A expressão Direito Constitucional Internacional foi cunhada pelo jurista russo Bóris Mirkine-Guetzévitch (1892-1955), na primeira metade do século XX, no período entre guerras, oferecendo um insight precioso à compreensão do fenômeno constitucional, com o livro Droit Constitutionnel International, em 1933. Ele dava o tom das novas tendências do direito constitucional – título de outro livro do mesmo autor, indicando que “nas novas constituições, a tendência para a racionalização do poder manifesta-se também pela penetração do DIREITO INTERNACIONAL nos textos constitucionais, pelo reconhecimento da força obrigatória das normas de direito constitucional” (MIRKINE-GUETZÉVITCH, Bóris. Novas Tendências do Direito Constitucional. Tradução de Candido Motta Filho. São Paulo: Nacional, 1933, p. 95). Para ele, a expressão Direito Constitucional Internacional serviria para estudar as normas de direito interno que têm efeito internacional. O termo serviria para “designar o conjunto de regras constitucionais nacionais que, por seu conteúdo, se revelam de alcance internacional” (MIRKINE-GUETZÉVITCH. Boris. Evolução Constitucional Européia. Tradução de Marina de Godoy Bezerra. Rio de Janeiro: José Konfino, 1957, p. 131-132).

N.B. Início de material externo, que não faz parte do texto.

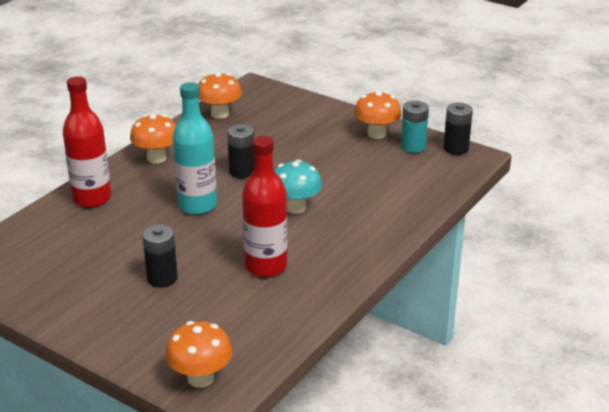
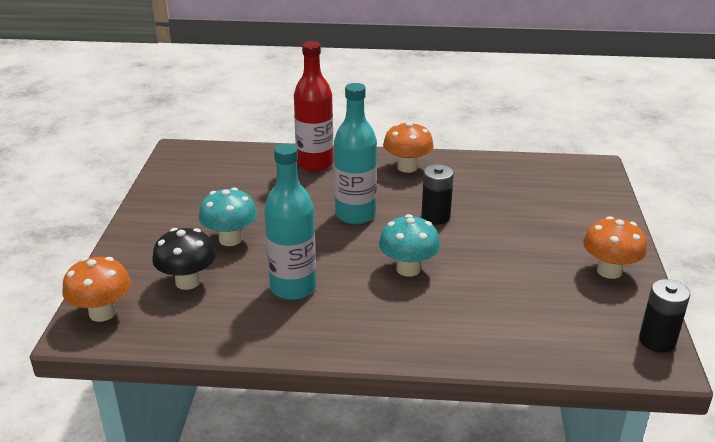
camera: 60 degrees right, 0 degrees up
(162, 278) = (230, 239): black battery -> turquoise mushroom
(202, 318) = (188, 282): none -> black mushroom
(220, 114) = (519, 169): orange mushroom -> none
(266, 266) = (293, 287): red bottle -> turquoise bottle
(413, 147) = (617, 306): turquoise battery -> none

Mirkine conduz sua perspectiva a partir da seguinte ótica: “A observação das relações internacionais leva-nos a constatar a indivisibilidade da paz e da democracia na realidade histórica, ou seja a estreita ligação entre a paz internacional e a liberdade interior”. E assevera ainda que a “democratização dos regimes internos conduz à pacificação da vida internacional; com o nascimento do Estado democrático, as relações entre Nações conhecem uma orientação nova: a técnica da liberdade no direito constitucional vai ao encontro da técnica da paz no direito internacional” (MIRKINE-GUETZÉVITCH. Boris. Evolução Constitucional Européia. Tradução de Marina de Godoy Bezerra. Rio de Janeiro: José Konfino, 1957, p. 131). Eis a relação com a questão do pacifismo jurídico, tema de outra postagem...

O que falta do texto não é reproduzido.